Um ein Aufmerksamkeitsgleichgewicht wiederherzustellen, müssten ältere Herrschaften also ihre Ideale kritisch hinterfragen. Steht Mann auf Frauen oder steht Mann auf junge Frauen? Das ist gar nicht so eindeutig, wenn einem Werbung, Medien und Mode beispielsweise andauernd etwas Gegenteiliges vermitteln. Aber es lohnt sich! Es würde die Schwere von den Schultern der Frauen nehmen, die verständlicherweise viele finanzielle und emotionale Ressourcen locker machen, um sich nicht von Jugendlichkeit zu entfernen. Die Welt von jungen Frauen würde zu einer Welt werden, die nicht an jeder Ecke, in alltäglichen Situationen, digital und analog, ungewollte männliche Aufmerksamkeit für sie bereithält. Eine Welt, in der sie in Ruhe ihre eigenen Bedürfnisse erkunden können, ohne die Körperbewertung und Sexualisierung anderer.
Schluss mit der Jugendfixierung im Dating
Die Obsession mit Jugendlichkeit, die manche Männer zu haben scheinen, schwingt zwischen besorgniserregend und komödiantisch. Der Gedanke vom 50-jährigen Zahnarzt, der in einem Moment an deinen Zähnen rumkratzt und nach Feierabend jungen Frauen schlüpfrige Nachrichten auf Tinder schickt. Oder die Vorstellung, wie ein 38-Jähriger aus dem Sportverein in der Halbzeit auf Toilette verzweifelt die Profile von gerade so volljährigen Frauen liked.
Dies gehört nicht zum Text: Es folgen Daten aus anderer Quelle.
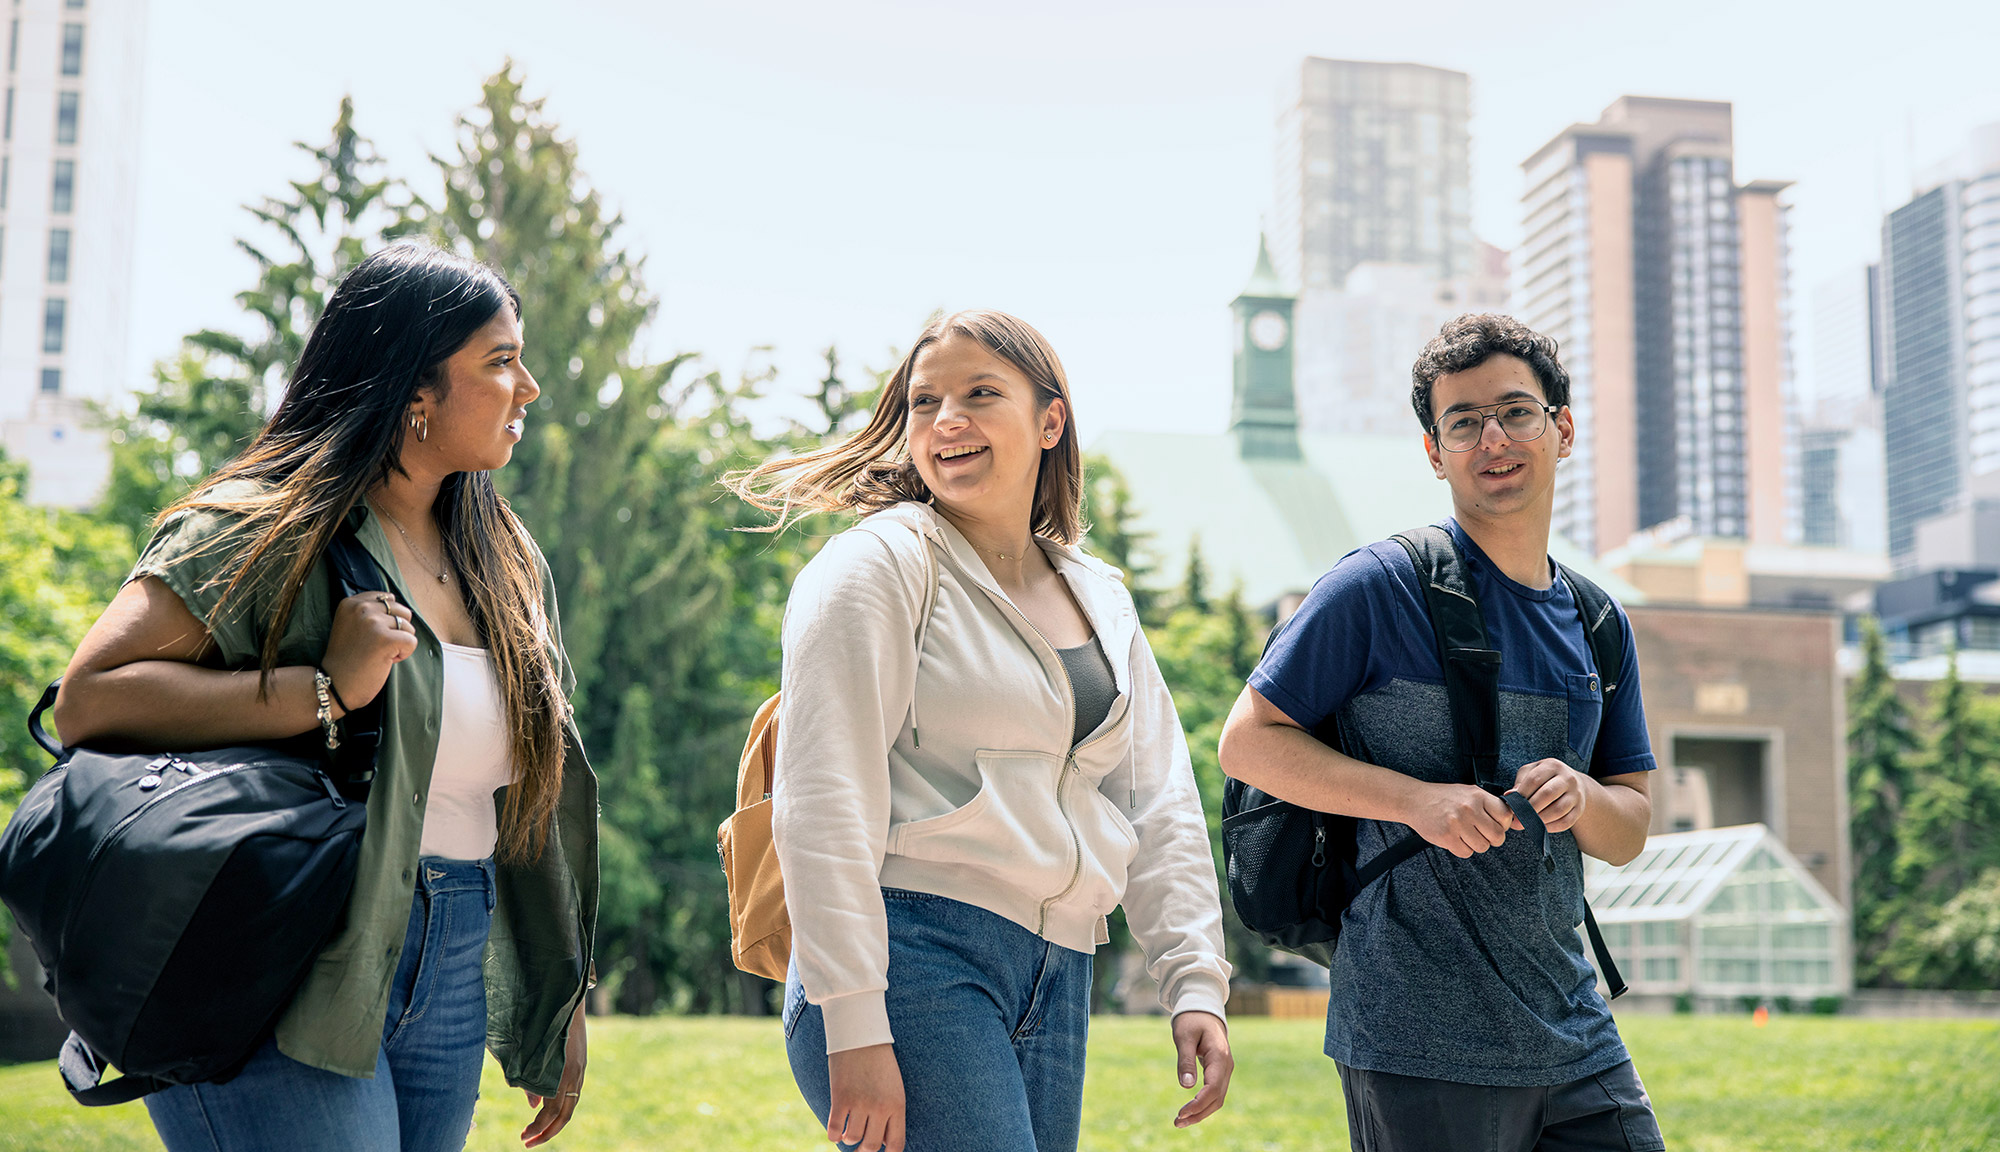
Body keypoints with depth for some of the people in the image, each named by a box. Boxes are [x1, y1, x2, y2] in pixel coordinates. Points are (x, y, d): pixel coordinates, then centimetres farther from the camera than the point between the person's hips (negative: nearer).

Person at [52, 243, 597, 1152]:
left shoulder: (507, 564, 14)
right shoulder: (268, 529, -8)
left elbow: (535, 794, 17)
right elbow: (88, 700, -18)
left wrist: (560, 1004, 17)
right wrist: (327, 692, -22)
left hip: (450, 989, 7)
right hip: (281, 989, -7)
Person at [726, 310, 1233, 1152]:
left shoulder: (1102, 602, 18)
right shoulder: (880, 565, -3)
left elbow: (1159, 808, 17)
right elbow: (823, 804, -10)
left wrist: (1196, 986, 6)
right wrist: (854, 1027, -17)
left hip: (1058, 980, 7)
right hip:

Gäbe es hier eine Kommentarspalte, würde sicherlich solch ein Kommentar darinstehen: Junge Frauen stehen dafür auf Macht und Geld und interessieren sich deswegen für ältere Männer! Ein Win-Win-Geschäft, das sicherlich hier und da genau so gelebt wird. Und klar, zum Online-Dating gehören immer mindestens zwei. Zum Chatten mit Altersunterschied gehört eben auch eine junge Frau, die ihren Altersradius dementsprechend eingestellt hat. Frauen stehen bestimmt auf Macht und Geld. Wieso auch nicht? Mein Vorschlag: Wir ermöglichen Frauen, selbst an Macht und Geld zu gelangen, ohne dass im Kleingedruckten des Deals ungewollt ein 54-Jähriger lauert.
Ja, so schöne Dinge wie Liebe und Begehren sollten nicht von irdischen Kategorien wie dem Alter abhängig sein. Aber was davon ist echt und was entspricht geschlechtsspezifischen Vorstellungen? Dating müsste kein ständiges Verlustgeschäft sein. Schluss mit der Besessenheit der jungen Frau. Zeit für Dating, Sex und Partner:innenwahl auf Augenhöhe. Niemand bleibt übrig, niemand wartet auf dem Klo der Turnhalle vergeblich auf eine Antwort, die nicht kommen wird. Es könnte doch so schön sein.